- _What needs to be done_: In the data below, how many lines contain the string "INDIA"? Give only the number.
Raw data: Begin
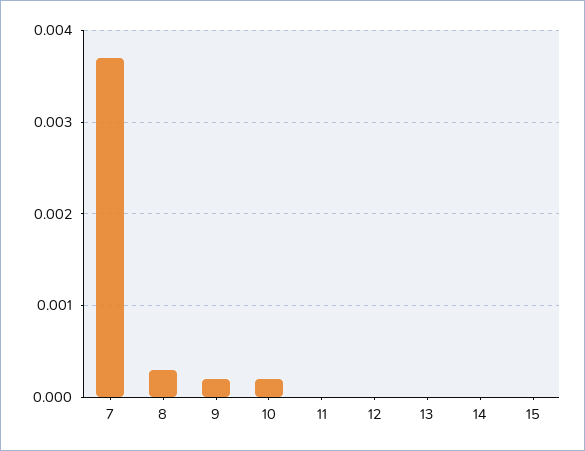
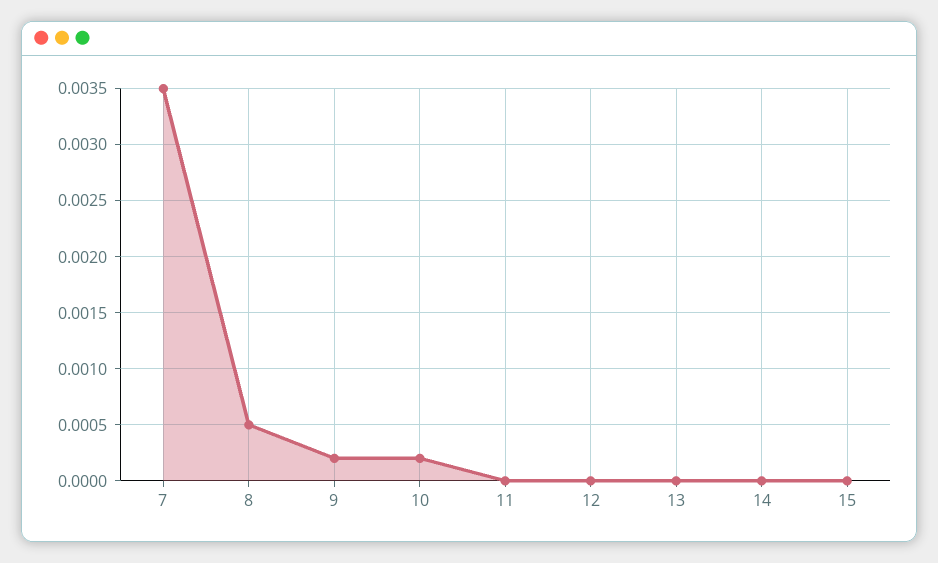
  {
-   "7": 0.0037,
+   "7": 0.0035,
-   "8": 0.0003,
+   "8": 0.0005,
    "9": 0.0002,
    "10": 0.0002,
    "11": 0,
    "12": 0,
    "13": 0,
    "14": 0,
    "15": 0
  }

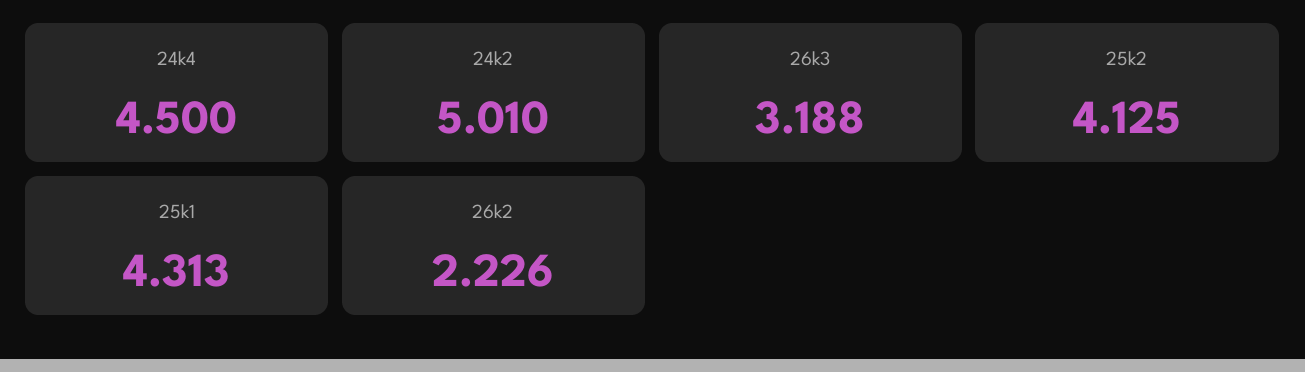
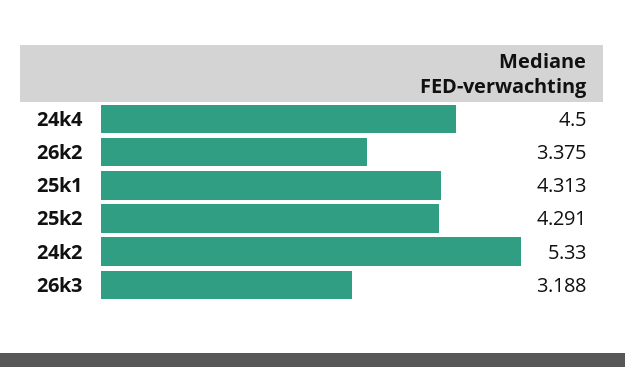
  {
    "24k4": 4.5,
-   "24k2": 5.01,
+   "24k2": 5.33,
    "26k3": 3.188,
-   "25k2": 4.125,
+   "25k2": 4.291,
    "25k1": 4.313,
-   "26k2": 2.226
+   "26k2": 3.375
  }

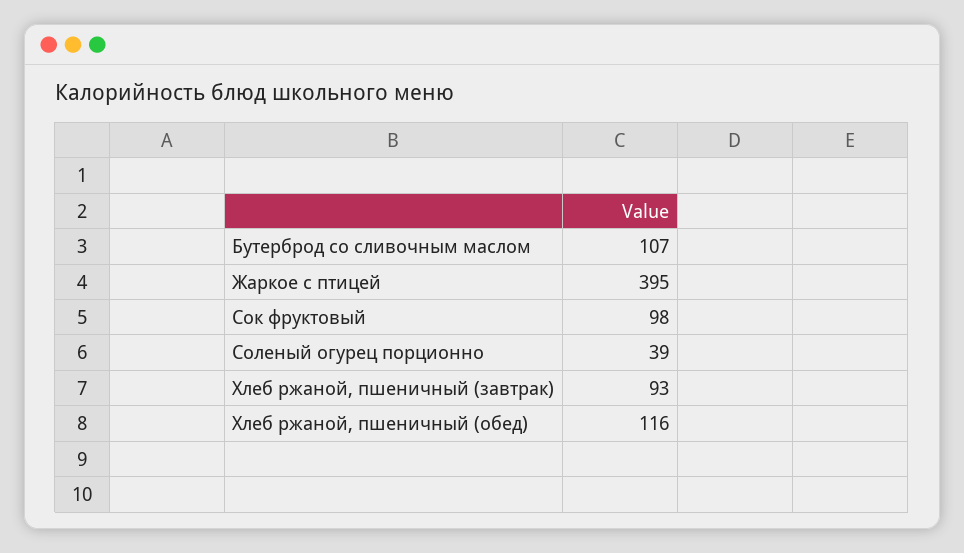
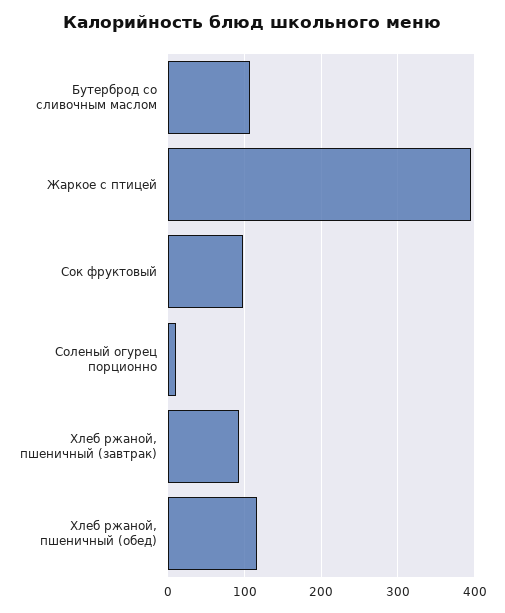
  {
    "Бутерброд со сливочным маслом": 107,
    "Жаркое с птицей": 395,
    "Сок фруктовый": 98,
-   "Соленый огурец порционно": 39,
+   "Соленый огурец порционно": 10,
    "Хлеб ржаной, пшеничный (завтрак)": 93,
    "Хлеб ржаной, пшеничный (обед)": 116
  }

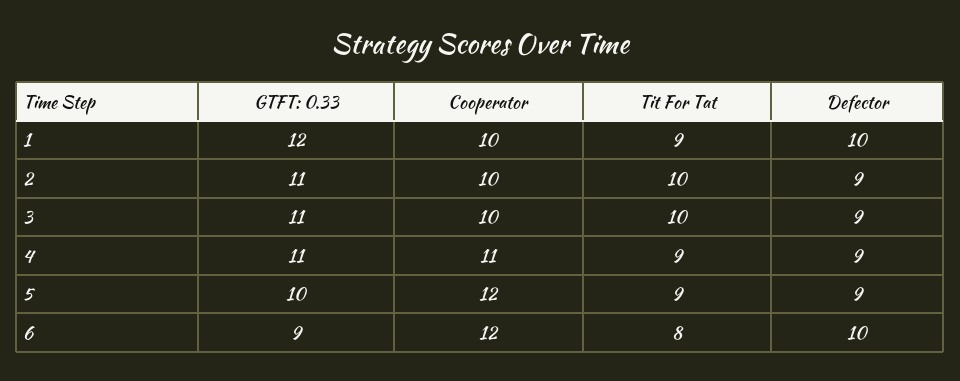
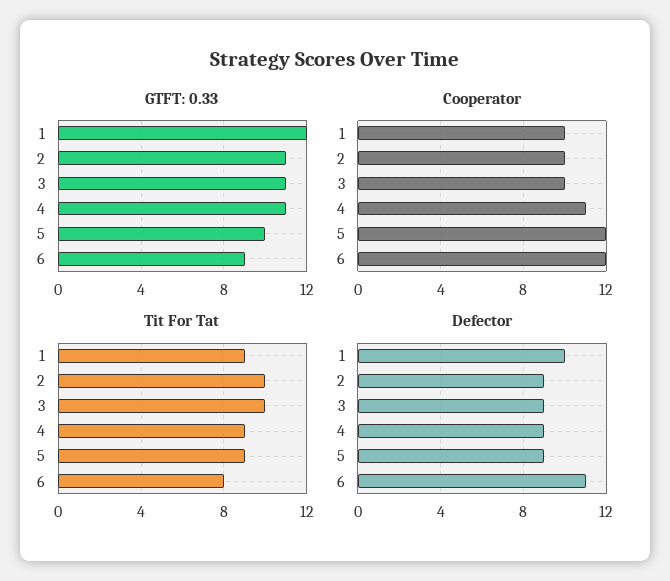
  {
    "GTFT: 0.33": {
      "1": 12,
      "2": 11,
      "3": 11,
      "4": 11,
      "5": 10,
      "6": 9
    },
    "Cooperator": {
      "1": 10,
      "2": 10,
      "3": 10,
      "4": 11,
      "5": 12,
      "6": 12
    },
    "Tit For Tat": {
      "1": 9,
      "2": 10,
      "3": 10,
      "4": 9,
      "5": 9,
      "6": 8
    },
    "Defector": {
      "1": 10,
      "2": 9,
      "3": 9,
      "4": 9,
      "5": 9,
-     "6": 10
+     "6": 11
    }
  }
Raw data: End
Raw data: Begin
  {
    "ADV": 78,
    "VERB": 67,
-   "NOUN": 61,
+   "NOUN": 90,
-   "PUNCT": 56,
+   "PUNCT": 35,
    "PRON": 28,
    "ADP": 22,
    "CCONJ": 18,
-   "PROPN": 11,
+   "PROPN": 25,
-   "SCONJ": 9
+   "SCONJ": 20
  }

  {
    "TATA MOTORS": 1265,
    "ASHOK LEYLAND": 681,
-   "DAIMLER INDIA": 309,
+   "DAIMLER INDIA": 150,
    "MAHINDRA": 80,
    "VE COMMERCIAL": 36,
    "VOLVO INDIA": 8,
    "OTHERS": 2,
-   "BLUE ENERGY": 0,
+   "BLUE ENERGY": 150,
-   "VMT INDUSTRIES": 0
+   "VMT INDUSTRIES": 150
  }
Raw data: End
- _Written solution_: 3